Levels came next, and a few years later they got into the woodworking plane making business producing a line of metal bodied planes utilizing Leonard Baileys Patents and designs for metal bodied bench planes and scrapers. After Stanley's initial success with Leonard Bailey's patents and the acceptance of metal bodied planes by America's working craftsmen Stanley added new designs and innovative models to their line of metal bodied planes including many different rabbet planes, dado planes, compass planes and other specialty planes in addition to standard bench plane lines.

Since that is not an option, I have taken to buying old hand planes and restoring them.

I recently bought a 114-year-old Stanley #5, a 99-year-old #4 and a 76-year-old #3.

Until the mass-production techniques of the Industrial Revolution, wooden planes with iron blades were the dominant form.

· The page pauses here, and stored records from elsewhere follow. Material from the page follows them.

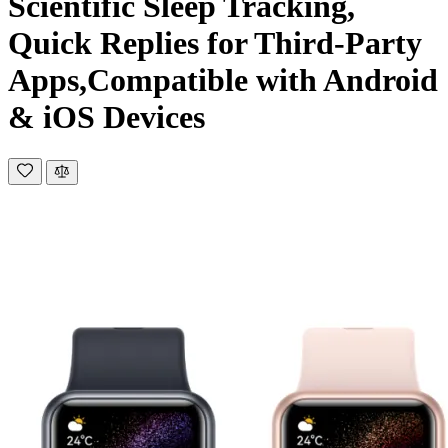
Scientific Sleep Tracking,
Quick Replies for Third-Party
Apps,Compatible with Android
& iOS Devices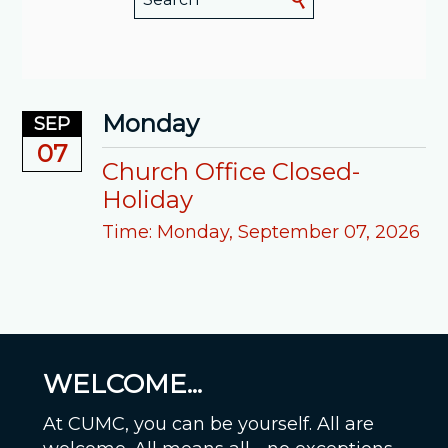
Monday
SEP
07
Church Office Closed-
Holiday
Time:
Monday, September 07, 2026
WELCOME...
At CUMC, you can be yourself. All are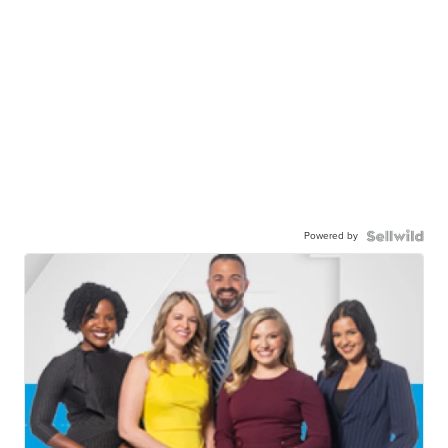
Powered by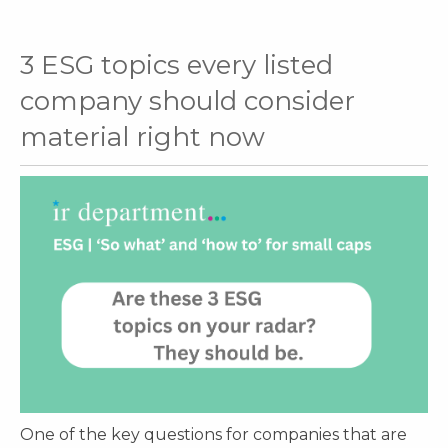
3 ESG topics every listed
company should consider
material right now
One of the key questions for companies that are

In the early 17th century, woodworkers in Europe often personalized this valuable tool, carving dates and decorations into their planes, which they usually made themselves, and buying the cutter blades or irons from blacksmiths.

That will show you what different hand planes have sold for, and in what conditions.

A plane, or hand plane, is a device that holds an iron chisel in a fixed position so wood can be evenly removed from the surface of a board.

They are used to smooth, thin, and flatten wood, as well as to shape the wood for utilitarian purposes like joints and decorative purposes like edges and molding.